New corporate elites and the erosion of the Keynesian social compact

Source: Anne Daguerre, Work Employment & Society, Published online before print September 26, 2013
(subscription required)

From the abstract:
The role of corporate elites – notably financial elites – has been at the forefront of political debates in Western capitalist societies since the start of the Great Recession in 2008. The major structural unbalances that had accumulated in Anglo-American economies over the last quarter of the 20th century played a key role in the build up to the financial crisis.

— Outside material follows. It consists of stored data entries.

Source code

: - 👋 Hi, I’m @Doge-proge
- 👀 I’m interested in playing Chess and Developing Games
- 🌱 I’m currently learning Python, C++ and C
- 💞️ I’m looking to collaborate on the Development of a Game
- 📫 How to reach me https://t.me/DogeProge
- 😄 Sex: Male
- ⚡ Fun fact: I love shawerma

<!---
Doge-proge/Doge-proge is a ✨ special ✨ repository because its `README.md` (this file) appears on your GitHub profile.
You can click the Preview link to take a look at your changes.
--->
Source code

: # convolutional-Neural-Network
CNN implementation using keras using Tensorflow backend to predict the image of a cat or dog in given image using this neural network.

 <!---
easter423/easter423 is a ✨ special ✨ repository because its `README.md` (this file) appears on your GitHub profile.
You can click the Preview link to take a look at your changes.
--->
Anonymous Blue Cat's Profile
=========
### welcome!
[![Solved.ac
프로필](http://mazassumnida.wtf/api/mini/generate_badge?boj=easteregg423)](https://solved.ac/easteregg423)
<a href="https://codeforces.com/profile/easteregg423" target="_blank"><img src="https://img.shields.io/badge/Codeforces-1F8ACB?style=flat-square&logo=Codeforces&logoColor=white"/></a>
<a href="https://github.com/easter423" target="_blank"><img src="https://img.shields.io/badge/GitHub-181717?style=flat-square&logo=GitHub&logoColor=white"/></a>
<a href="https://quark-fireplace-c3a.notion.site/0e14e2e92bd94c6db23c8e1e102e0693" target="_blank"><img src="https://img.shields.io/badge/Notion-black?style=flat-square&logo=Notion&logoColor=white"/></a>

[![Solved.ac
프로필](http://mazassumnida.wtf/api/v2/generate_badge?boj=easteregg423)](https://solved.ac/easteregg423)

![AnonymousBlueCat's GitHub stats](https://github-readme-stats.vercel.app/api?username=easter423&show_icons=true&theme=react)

Taking advantage of the mobility of capital, business elites promoted a model of shareholder capitalism actively backed up by the state. A process of elite competition took place: financial intermediaries acting on behalf of institutional investors marginalized the alliance between traditional managerial elites and workers that had been at the heart of the Keynesian compromise. This contribution outlines the consequences of the unravelling of the 20th century social pact for workers and their families. It concludes by outlining ‘what is to be done’ to forge a 21st century social pact.

Occupational segregation and gender inequality in job quality: a multi-level approach

Source: Haya Stier, Meir Yaish, Work Employment & Society, Published online before print, February 26, 2014

From the abstract:
Gender differences in perceived quality of employment (achievement, content, job insecurity, time autonomy and physical and emotional conditions) are examined. The study asks whether women’s occupations provide better conditions in areas that facilitate their dual role in society, as a trade-off for low monetary rewards. Specifically, it examines the association of women’s concentration in broader occupational categories, embedded in particular national contexts, with gender differences in job quality. Utilizing the 2005 ISSP modules on work orientation shows that women lag behind men on most dimensions of job quality, countering the hypothesis that women’s occupations compensate for their low wages and limited opportunities for promotion by providing better employment conditions. However, as women’s relative share in occupations grows the gender gap narrows in most job quality dimensions. The implications of these results are discussed.